Aims and methods: Cardiopulmonary resuscitation in the mountains usually has to be performed under difficult and hostile circumstances and, sometimes for extended periods of time. Therefore, mountain rescuers should have the ability and the appropriate equipment to perform prolonged, efficient, and safe ventilation. Members of the International Commission for Mountain Emergency Medicine (ICAR MEDCOM) discussed the results of a literature review, focusing on the advantages and disadvantages of common ventilation techniques in Basic Life Support and their training methods with specific respect to use in mountain rescue, and recommendations were proposed. Results and recommendations: Bystanders fear the potential risk of infection and lack the willingness to perform mouth-to-mouth ventilation, though the risk of infection is low. Mouth-to-mouth ventilation remains the standard technique for bystander ventilation and, in the absence of a barrier device bystanders should not hesitate to ventilate a patient by this technique.
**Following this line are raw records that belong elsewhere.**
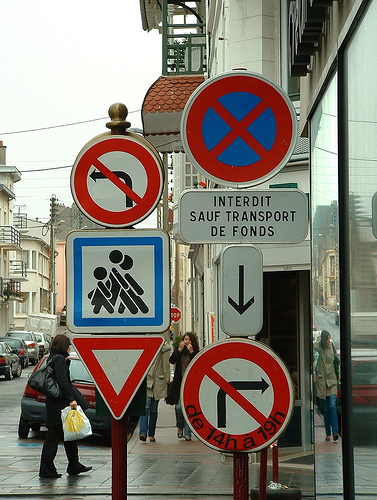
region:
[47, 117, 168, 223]
street sign pointing left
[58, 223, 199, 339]
street sign showing people walking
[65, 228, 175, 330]
blue, black and white street sign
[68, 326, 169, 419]
street sign in the shape of a triangle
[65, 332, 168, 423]
red and white street sign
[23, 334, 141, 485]
a woman walking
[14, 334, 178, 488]
a woman walking across the road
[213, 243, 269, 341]
a black arrow pointing down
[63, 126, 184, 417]
three types of street signs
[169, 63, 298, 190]
a round street sign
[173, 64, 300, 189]
The sign is round.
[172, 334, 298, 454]
The sign is round.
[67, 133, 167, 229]
The sign is round.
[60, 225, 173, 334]
The sign is square.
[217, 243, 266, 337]
The sign is rectangular.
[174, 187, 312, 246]
The sign is rectangular.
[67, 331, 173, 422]
The sign is triangular.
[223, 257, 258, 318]
The arrow is black.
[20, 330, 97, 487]
The woman is carrying a bag.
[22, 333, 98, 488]
The woman has a shoulder bag.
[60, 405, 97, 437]
the shopping bag is white and yellow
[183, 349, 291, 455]
the street sign is a circle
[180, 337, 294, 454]
the sign prohibits a right turn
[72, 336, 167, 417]
the street sign is red and white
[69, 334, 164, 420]
the yield sign is a triangle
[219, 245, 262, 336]
the arrow is pointing downwards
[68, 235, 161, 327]
the sign contains black, white, and blue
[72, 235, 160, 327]
the sign shows that people are walking nearby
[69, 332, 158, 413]
red and white pyramid sign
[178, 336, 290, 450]
black, red and white sign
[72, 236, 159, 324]
black, blue and white square sign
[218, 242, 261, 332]
white and black oblong sign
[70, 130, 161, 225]
red, white and black directional sign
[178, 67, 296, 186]
blue, red and white sign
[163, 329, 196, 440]
woman walking down the street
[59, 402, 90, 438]
white and yellow bag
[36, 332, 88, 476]
woman crossing the street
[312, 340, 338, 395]
rain coat woman is wearing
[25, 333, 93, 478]
Person walking on the street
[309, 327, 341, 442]
Person's reflection on the glass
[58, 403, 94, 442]
White plastic bag carried by the person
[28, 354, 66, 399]
Blag shoulder bag carried by the person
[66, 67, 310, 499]
Two street signs on the street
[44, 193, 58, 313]
Brown telephone pole on the street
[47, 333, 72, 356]
Head of the person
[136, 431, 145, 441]
right foot of the person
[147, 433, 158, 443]
left foot of the person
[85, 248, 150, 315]
Black drawing on the street sign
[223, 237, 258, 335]
Arrow on a sign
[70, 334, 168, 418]
Triangle shaped street sign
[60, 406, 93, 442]
White and yellow bag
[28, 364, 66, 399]
Black purse on woman's shoulder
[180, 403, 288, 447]
Writing on a sign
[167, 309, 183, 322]
Stop sign in the background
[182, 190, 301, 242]
Writing on a sign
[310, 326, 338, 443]
Reflection on a building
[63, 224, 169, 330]
Pedestrian crossing road sign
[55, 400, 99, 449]
Plastic shopping bag being carried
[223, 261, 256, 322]
black arrow pointing down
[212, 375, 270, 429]
black arrow pointing to the right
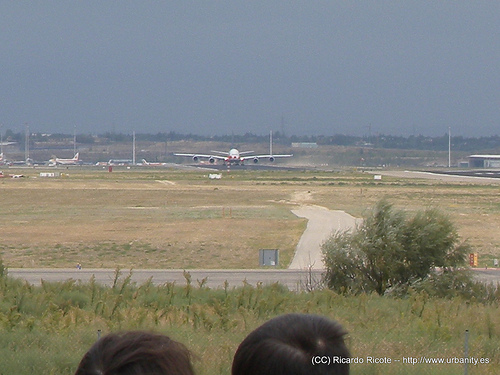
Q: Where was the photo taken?
A: Near an airport.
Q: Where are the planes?
A: On the runway.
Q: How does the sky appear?
A: Blue and hazy.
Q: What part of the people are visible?
A: Back of heads.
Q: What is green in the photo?
A: Grass and bush.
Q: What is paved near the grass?
A: A road.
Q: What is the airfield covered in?
A: Brown grass.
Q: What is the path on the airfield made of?
A: Sand.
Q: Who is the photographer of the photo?
A: Ricardo Ricote.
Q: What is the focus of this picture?
A: A part of a road.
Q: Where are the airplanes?
A: Air strip.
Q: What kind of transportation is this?
A: Airplane.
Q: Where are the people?
A: In front of the camera.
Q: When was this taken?
A: Daytime.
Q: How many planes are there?
A: 2.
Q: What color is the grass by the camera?
A: Green.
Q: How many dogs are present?
A: None.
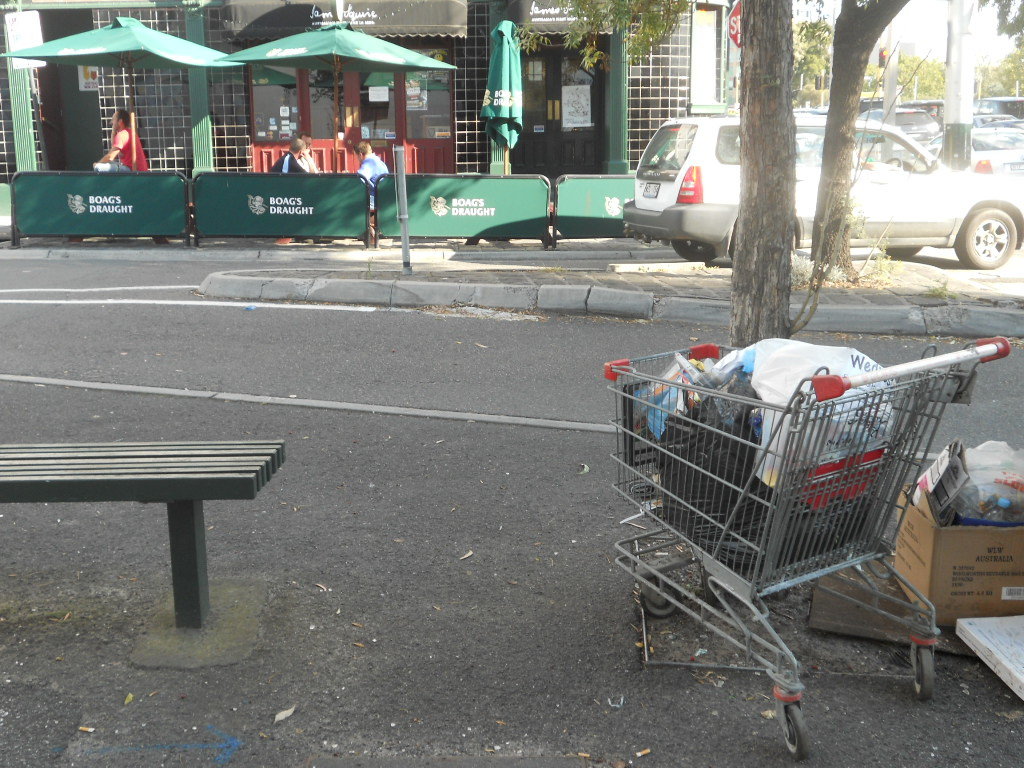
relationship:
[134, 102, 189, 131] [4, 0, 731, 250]
window on building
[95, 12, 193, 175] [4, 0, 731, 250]
window on building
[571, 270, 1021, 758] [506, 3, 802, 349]
cart near tree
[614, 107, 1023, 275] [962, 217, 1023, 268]
automobile has wheel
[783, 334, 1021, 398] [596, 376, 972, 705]
handle rests on shopping cart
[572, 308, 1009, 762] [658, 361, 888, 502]
cart holds merchandise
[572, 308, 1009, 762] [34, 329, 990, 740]
cart rests on pavement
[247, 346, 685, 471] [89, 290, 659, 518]
line painted on road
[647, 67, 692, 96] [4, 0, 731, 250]
window on building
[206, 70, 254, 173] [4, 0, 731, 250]
window on building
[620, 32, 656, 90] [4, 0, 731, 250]
window on building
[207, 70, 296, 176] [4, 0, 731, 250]
window on building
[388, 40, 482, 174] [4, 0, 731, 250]
window on building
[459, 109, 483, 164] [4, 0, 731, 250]
window on building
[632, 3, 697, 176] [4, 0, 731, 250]
window on building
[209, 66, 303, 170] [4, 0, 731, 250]
window on building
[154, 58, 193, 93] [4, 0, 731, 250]
window on building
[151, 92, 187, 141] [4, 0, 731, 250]
window on building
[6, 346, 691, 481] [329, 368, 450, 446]
view of lines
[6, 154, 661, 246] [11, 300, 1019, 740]
green barrier near road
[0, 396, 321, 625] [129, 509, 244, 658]
bench has bench leg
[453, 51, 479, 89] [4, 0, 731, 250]
window on building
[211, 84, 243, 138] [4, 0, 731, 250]
window on building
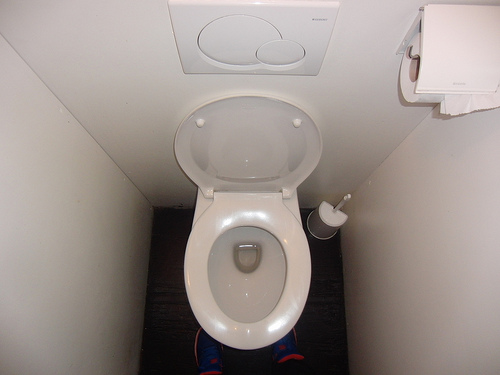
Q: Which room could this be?
A: It is a bathroom.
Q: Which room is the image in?
A: It is at the bathroom.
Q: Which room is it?
A: It is a bathroom.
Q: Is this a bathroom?
A: Yes, it is a bathroom.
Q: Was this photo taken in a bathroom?
A: Yes, it was taken in a bathroom.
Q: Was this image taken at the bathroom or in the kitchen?
A: It was taken at the bathroom.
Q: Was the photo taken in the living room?
A: No, the picture was taken in the bathroom.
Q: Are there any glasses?
A: No, there are no glasses.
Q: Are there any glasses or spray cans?
A: No, there are no glasses or spray cans.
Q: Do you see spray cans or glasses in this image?
A: No, there are no glasses or spray cans.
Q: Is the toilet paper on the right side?
A: Yes, the toilet paper is on the right of the image.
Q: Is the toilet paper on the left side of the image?
A: No, the toilet paper is on the right of the image.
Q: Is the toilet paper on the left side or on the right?
A: The toilet paper is on the right of the image.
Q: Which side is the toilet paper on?
A: The toilet paper is on the right of the image.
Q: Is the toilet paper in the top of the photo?
A: Yes, the toilet paper is in the top of the image.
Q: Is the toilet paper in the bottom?
A: No, the toilet paper is in the top of the image.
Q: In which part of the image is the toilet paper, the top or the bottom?
A: The toilet paper is in the top of the image.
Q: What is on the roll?
A: The toilet paper is on the roll.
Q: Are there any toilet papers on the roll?
A: Yes, there is a toilet paper on the roll.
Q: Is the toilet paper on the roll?
A: Yes, the toilet paper is on the roll.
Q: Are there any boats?
A: No, there are no boats.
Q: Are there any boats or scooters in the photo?
A: No, there are no boats or scooters.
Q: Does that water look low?
A: Yes, the water is low.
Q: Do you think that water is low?
A: Yes, the water is low.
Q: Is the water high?
A: No, the water is low.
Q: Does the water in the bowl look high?
A: No, the water is low.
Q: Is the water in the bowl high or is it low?
A: The water is low.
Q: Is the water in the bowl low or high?
A: The water is low.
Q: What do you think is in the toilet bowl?
A: The water is in the bowl.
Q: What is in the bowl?
A: The water is in the bowl.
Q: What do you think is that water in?
A: The water is in the bowl.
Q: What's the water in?
A: The water is in the bowl.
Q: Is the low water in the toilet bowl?
A: Yes, the water is in the bowl.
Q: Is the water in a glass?
A: No, the water is in the bowl.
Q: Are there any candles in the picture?
A: No, there are no candles.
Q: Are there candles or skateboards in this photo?
A: No, there are no candles or skateboards.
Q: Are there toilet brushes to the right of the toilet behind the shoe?
A: Yes, there is a toilet brush to the right of the toilet.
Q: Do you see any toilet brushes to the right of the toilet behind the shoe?
A: Yes, there is a toilet brush to the right of the toilet.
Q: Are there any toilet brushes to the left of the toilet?
A: No, the toilet brush is to the right of the toilet.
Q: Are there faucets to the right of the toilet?
A: No, there is a toilet brush to the right of the toilet.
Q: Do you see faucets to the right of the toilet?
A: No, there is a toilet brush to the right of the toilet.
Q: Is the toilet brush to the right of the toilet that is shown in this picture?
A: Yes, the toilet brush is to the right of the toilet.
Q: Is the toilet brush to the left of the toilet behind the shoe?
A: No, the toilet brush is to the right of the toilet.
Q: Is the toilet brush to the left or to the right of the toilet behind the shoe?
A: The toilet brush is to the right of the toilet.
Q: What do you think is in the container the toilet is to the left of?
A: The toilet brush is in the container.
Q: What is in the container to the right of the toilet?
A: The toilet brush is in the container.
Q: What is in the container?
A: The toilet brush is in the container.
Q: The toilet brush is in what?
A: The toilet brush is in the container.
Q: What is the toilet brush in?
A: The toilet brush is in the container.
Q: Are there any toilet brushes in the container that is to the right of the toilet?
A: Yes, there is a toilet brush in the container.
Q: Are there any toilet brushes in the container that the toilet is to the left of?
A: Yes, there is a toilet brush in the container.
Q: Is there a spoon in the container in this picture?
A: No, there is a toilet brush in the container.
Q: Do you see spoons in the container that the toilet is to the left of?
A: No, there is a toilet brush in the container.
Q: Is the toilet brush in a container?
A: Yes, the toilet brush is in a container.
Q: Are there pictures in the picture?
A: No, there are no pictures.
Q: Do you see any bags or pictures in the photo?
A: No, there are no pictures or bags.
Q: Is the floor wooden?
A: Yes, the floor is wooden.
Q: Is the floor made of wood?
A: Yes, the floor is made of wood.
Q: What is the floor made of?
A: The floor is made of wood.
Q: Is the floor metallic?
A: No, the floor is wooden.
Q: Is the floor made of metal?
A: No, the floor is made of wood.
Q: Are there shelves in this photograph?
A: No, there are no shelves.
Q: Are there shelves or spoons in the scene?
A: No, there are no shelves or spoons.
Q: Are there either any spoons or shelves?
A: No, there are no shelves or spoons.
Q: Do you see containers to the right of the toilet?
A: Yes, there is a container to the right of the toilet.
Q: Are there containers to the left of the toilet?
A: No, the container is to the right of the toilet.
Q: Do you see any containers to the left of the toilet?
A: No, the container is to the right of the toilet.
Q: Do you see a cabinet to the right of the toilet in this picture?
A: No, there is a container to the right of the toilet.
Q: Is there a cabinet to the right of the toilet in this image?
A: No, there is a container to the right of the toilet.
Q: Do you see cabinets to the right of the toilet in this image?
A: No, there is a container to the right of the toilet.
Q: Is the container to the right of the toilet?
A: Yes, the container is to the right of the toilet.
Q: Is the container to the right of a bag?
A: No, the container is to the right of the toilet.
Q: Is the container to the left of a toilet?
A: No, the container is to the right of a toilet.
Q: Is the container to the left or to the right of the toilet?
A: The container is to the right of the toilet.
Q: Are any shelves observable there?
A: No, there are no shelves.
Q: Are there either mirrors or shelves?
A: No, there are no shelves or mirrors.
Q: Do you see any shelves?
A: No, there are no shelves.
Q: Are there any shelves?
A: No, there are no shelves.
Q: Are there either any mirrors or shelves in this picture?
A: No, there are no shelves or mirrors.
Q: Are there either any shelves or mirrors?
A: No, there are no shelves or mirrors.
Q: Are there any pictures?
A: No, there are no pictures.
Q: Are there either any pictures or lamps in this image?
A: No, there are no pictures or lamps.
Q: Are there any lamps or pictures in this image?
A: No, there are no pictures or lamps.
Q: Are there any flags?
A: No, there are no flags.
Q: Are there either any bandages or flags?
A: No, there are no flags or bandages.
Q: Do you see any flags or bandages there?
A: No, there are no flags or bandages.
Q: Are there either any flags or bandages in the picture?
A: No, there are no flags or bandages.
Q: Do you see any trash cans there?
A: No, there are no trash cans.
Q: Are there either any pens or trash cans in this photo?
A: No, there are no trash cans or pens.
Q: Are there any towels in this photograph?
A: No, there are no towels.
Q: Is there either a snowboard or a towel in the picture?
A: No, there are no towels or snowboards.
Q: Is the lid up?
A: Yes, the lid is up.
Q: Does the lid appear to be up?
A: Yes, the lid is up.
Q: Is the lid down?
A: No, the lid is up.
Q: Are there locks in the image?
A: No, there are no locks.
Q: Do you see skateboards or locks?
A: No, there are no locks or skateboards.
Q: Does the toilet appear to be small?
A: Yes, the toilet is small.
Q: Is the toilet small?
A: Yes, the toilet is small.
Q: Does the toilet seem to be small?
A: Yes, the toilet is small.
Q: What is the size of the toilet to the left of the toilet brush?
A: The toilet is small.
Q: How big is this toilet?
A: The toilet is small.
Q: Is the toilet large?
A: No, the toilet is small.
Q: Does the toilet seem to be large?
A: No, the toilet is small.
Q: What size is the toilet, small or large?
A: The toilet is small.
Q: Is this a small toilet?
A: Yes, this is a small toilet.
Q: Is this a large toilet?
A: No, this is a small toilet.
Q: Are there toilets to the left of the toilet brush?
A: Yes, there is a toilet to the left of the toilet brush.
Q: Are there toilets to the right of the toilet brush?
A: No, the toilet is to the left of the toilet brush.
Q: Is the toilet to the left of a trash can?
A: No, the toilet is to the left of a toilet brush.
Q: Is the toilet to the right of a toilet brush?
A: No, the toilet is to the left of a toilet brush.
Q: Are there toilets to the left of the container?
A: Yes, there is a toilet to the left of the container.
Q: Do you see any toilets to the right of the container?
A: No, the toilet is to the left of the container.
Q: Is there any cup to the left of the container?
A: No, there is a toilet to the left of the container.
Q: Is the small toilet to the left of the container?
A: Yes, the toilet is to the left of the container.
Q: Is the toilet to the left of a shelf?
A: No, the toilet is to the left of the container.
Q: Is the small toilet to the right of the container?
A: No, the toilet is to the left of the container.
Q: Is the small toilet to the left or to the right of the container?
A: The toilet is to the left of the container.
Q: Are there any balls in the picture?
A: No, there are no balls.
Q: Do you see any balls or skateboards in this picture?
A: No, there are no balls or skateboards.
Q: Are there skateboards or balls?
A: No, there are no balls or skateboards.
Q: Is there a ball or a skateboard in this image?
A: No, there are no balls or skateboards.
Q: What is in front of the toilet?
A: The shoe is in front of the toilet.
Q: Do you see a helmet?
A: No, there are no helmets.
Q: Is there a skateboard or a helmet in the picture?
A: No, there are no helmets or skateboards.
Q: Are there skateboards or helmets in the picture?
A: No, there are no helmets or skateboards.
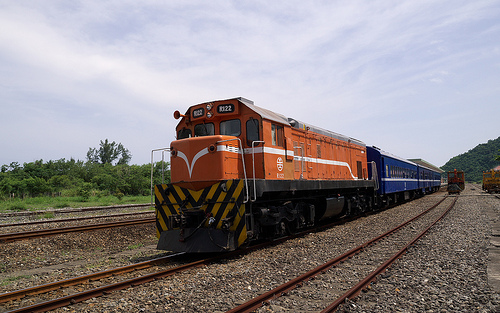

For mountain rescue teams we encourage the use of a barrier device for artificial ventilation. Mouth-to-mask ventilation devices are most likely to fulfil the requirements of being safe, simple and efficient in the hands of a basic- trained rescuer. The use of a mouth-to-mask ventilation device is recommended for out-of- hospital ventilation in the mountains and should be part of the mountain rescuer’s standard equipment. Bag-valve-mask ventilation is efficient, if performed by well-trained rescuers, but it leads to a low ventilation quality in the hands of a less experienced rescuer. It should be emphasized that regular training every six to twelve months is necessary to perform proper ventilation.

Key words

Basic Life Support, Mountain rescue, Resuscitation, Training, Ventilation.